Physicians Foundation president offers resources, evidence-based actions for leaders.

cPreventing physician suicide: Learn, share, prepare and be there for those in need
Gary Price, MD, MBA
The Physicians Foundation

Gary Price, MD, MBA
The Physicians Foundation

During the COVID-19 pandemic, The Physicians Foundation “2021 Survey of America’s Physicians” found that more than six in 10 physicians reported they experienced feelings of burnout. These feelings of burnout are not going away on their own and can easily lead to isolation for physicians who are experiencing it and do not want to speak up for fear of repercussions.

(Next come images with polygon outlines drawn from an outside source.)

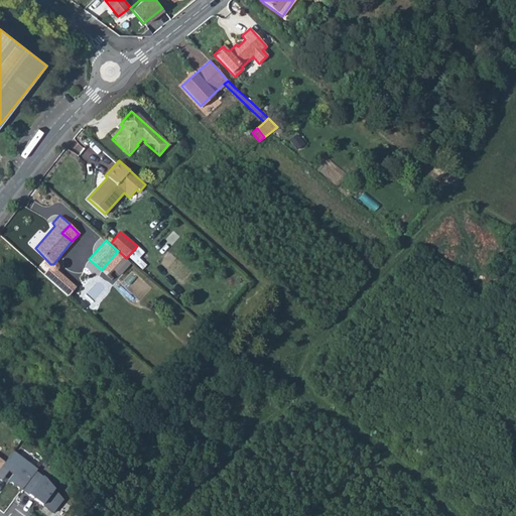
[(143,252),(137,246),(128,256),(142,269),(145,265),(138,258),(143,252)]
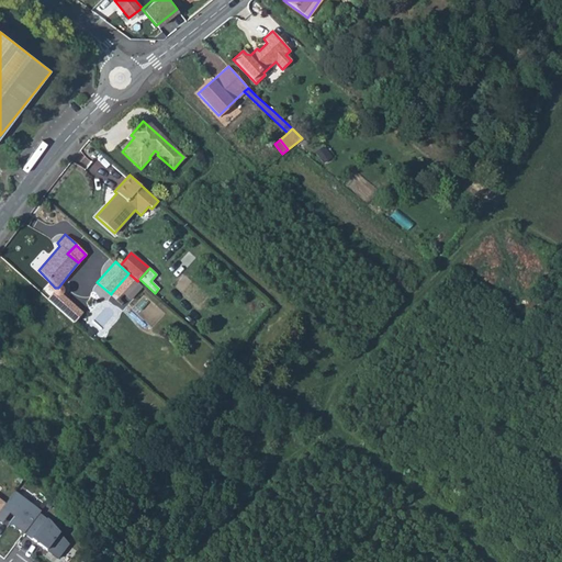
[(135,279),(128,273),(112,292),(119,299),(123,293),(130,299),(141,287),(134,280),(135,279)]
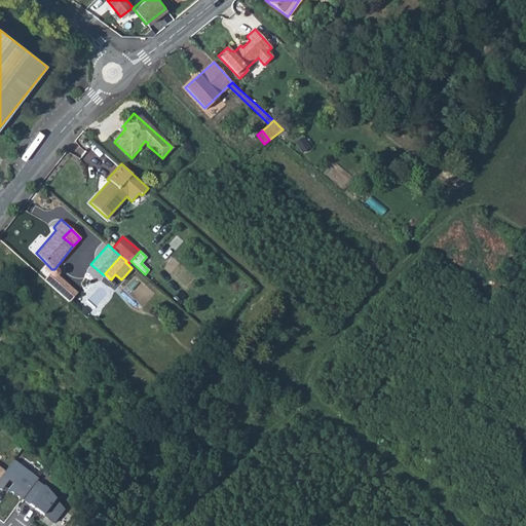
[(47,274),(48,276),(44,282),(68,303),(77,293),(58,276),(59,272),(54,269),(51,269),(48,271),(47,274)]
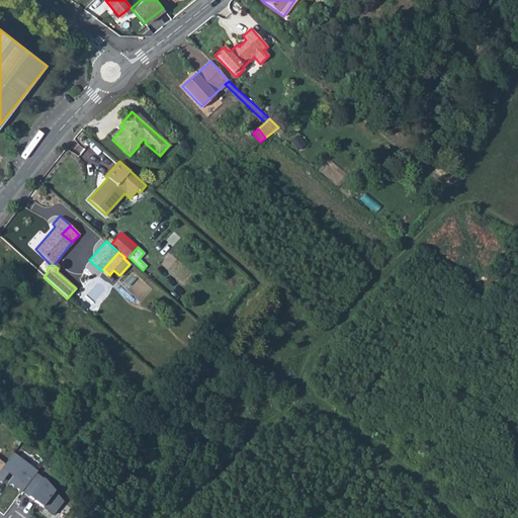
[(189,356),(204,338),(198,333),(192,340),(194,342),(185,352),(189,356)]
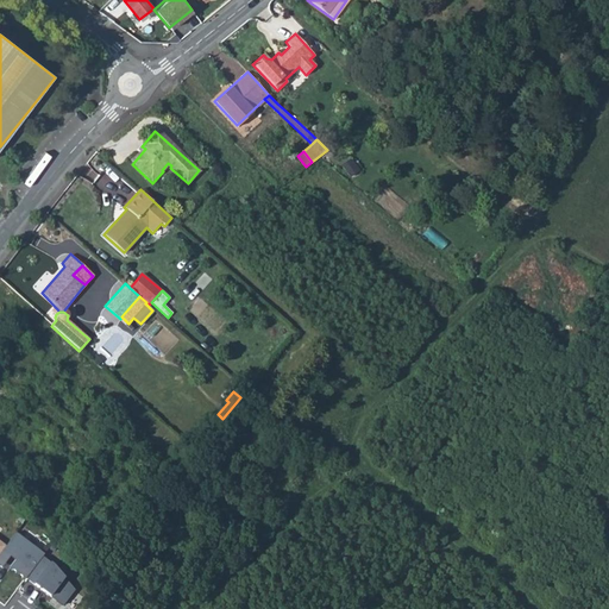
[(5,547),(0,553),(0,563),(1,565),(10,554),(16,559),(8,570),(27,584),(27,583),(43,563),(49,556),(17,532),(5,547)]
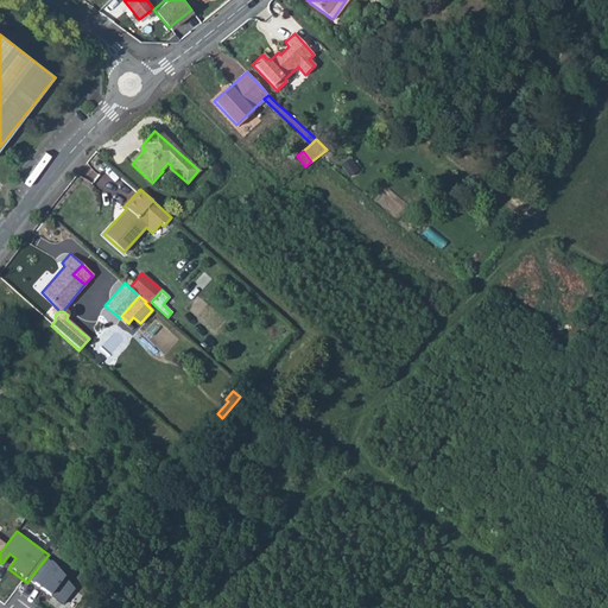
[(61,576),(43,562),(27,582),(45,596),(61,576)]
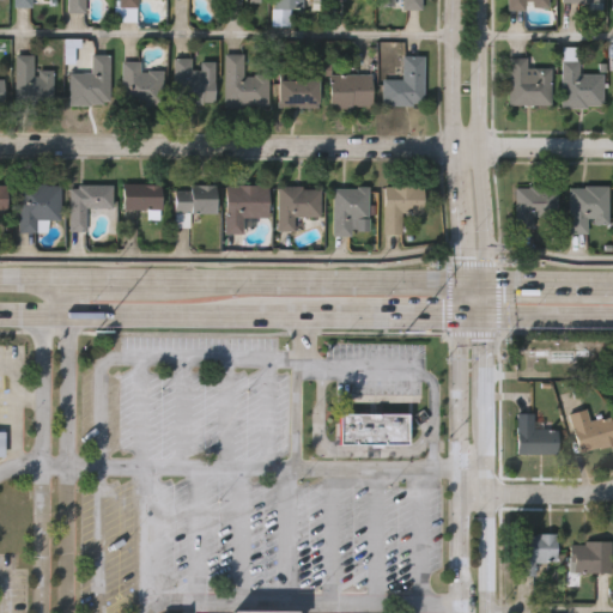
[(67,0),(90,0),(90,14),(67,14),(67,0)]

When left untreated, burnout can cause more cases of depression, anxiety, post-traumatic stress disorder and substance use, and lead to suicidal thoughts for physicians, directly impacting physician suicide rates. Physicians have one of the highest suicide rates of any profession and over half of all physicians know of a physician who has considered, attempted, or died by suicide. In fact, it’s estimated that 1 million Americans lose their physician to suicide each year.

But we can all help prevent physician suicide. National Physician Suicide Awareness Day on Sept. 17 is a reminder and call to action to make time to talk – and to act – so physicians’ struggles do not become mental health emergencies. We can all help prevent physician suicide by learning the signs, sharing prevention resources, preparing before a moment of crisis, checking in on one another, and understanding and removing the structural barriers that prevent physicians from seeking the mental health care they deserve. Visit Vital Signs: The Campaign to Prevent Physician Suicide at www.NPSADay.org to explore resources to help take these six actions and break down the culture of silence around physician mental health.

Physician burnout is a complex challenge – one that requires a paradigm shift from a system where physicians think that burnout, mental health conditions or suicidal thoughts are something they must overcome by themselves, to one where they see the support system around them. The ALL IN: WellBeing First for Healthcare campaign offers five evidence-based actions medical leaders and health care executives should take.

  • Adjust expectations: Give physicians more flexibility and autonomy.
  • Get rid of stupid stuff: Partner with physicians to identify and remove low-value work through a rapid improvement process.
  • Get radical to shore up staffing: Create new types of shifts, consider voluntary redeployments, or train and upskill other clinicians.
  • Designate a well-being executive: Appoint one person with operational authority to oversee and align all clinician well-being efforts.
  • Do more than employee assistance programs: Ensure adequate mental health care by providing quality mental health counseling, standing up a peer support program, and offering psychological first aid training for all people leaders.

If you or someone you know may be considering suicide, contact the 988 Suicide & Crisis Lifeline. Call or text 988 or chat 988lifeline.org. For TTY users: Use your preferred relay service or dial 711 then 988.

Gary Price, MD, MBA, is president of The Physicians Foundation.